Jones knew that securing any job — not to mention one putting her at the forefront of one of the most pressing political and policy issues of the day — was hardly a safe bet in the current job market. But she had a trump card to play in her final semester as a Gamecock.
Earning a slot in the South Carolina Washington Semester Program this past spring in D.C., she joined a group of 13 undergraduates from Carolina and three from other colleges in the state for the spring semester in the nation’s capital. Each student completed an internship matching his or her skills and interests. For Jones, that meant a stint with the American Health Policy institute, a nonpartisan think tank that focuses on the impact of health policy on large employers.
At AHPI, she worked under Tevi Troy, the former deputy secretary of the Department of Health and Human Services. One of her largest projects was studying the administrative costs of the Affordable Care Act on large employers. She also wrote talking points for Troy’s speeches and media appearances and provided research for his articles and books, which in the past have included best-sellers about presidential history.
“Of course I had written papers for class before, but I had never done formal research as a job until I worked at AHPI,” Jones says. “I learned a lot there and it turned out to be a lot of fun.”
The internship was just part of the semester program, which was a full immersion experience inside the Beltway. She and her cohorts, most of whom were political science majors, took part in evening classes throughout the term. They included weekly discussions and debates of D.C. issues; a series of lectures led by Carolina’s Don Fowler, former chairman of the Democratic National Committee; and a theater course organized by the University of Maryland’s Korey Rothman that Jones says helped broaden the experience beyond the political and policy framework students were often focused on.

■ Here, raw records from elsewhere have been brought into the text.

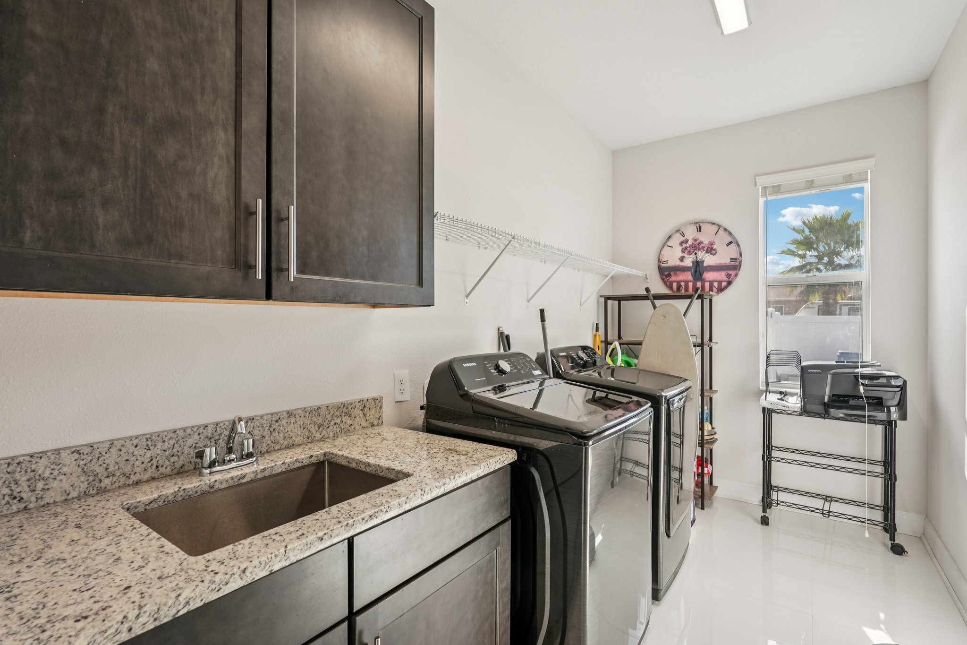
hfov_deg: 93.3
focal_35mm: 17
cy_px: 322
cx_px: 484
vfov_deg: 70.4
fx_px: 457
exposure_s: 1/50
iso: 400
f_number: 8
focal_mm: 17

“We saw the 'Man of La Mancha' at the Shakespeare Theatre, we saw 'The Widow Lincoln' at Ford’s Theater, where President Lincoln was assassinated, which was really cool, and a few others,” Jones says. “Something that I didn’t know going into the program is that D.C. is the second-biggest city in the nation for theater, right behind New York City.”
Jones took advantage of opportunities that abound for interns in the program. She attended a panel discussion about King v. Burwell, a Supreme Court case in which plaintiffs are challenging subsidies being provided for health care policies obtained through federal exchanges when the wording of the statute reads “Exchange established by the State.”
One of the panelists, Grace-Marie Turner, founded The Galen Institute in 1995, and Jones introduced herself after the discussion — coming prepared with a resume, business card and copy of an article she had written about the ACA’s employer mandate. Turner writes a weekly blog for Forbes, and she later put a link to Jones’ article in it. A few weeks afterward, Jones had accepted a position at the institute.
“I know that there is no way I would have ever gotten this job right out of college without having done the Washington Semester Program and having had these advisers — like Sara Corwin, who was really helpful — at the Arnold School of Public Health,” Jones says. “They were so willing to help me when I was getting in to the program and also here in Columbia, where they put on career workshops with former students who would Skype in and talk about how they landed jobs after they graduated. USC has been a real help and the Washington Semester program was also a huge help in me getting a job right out of college.”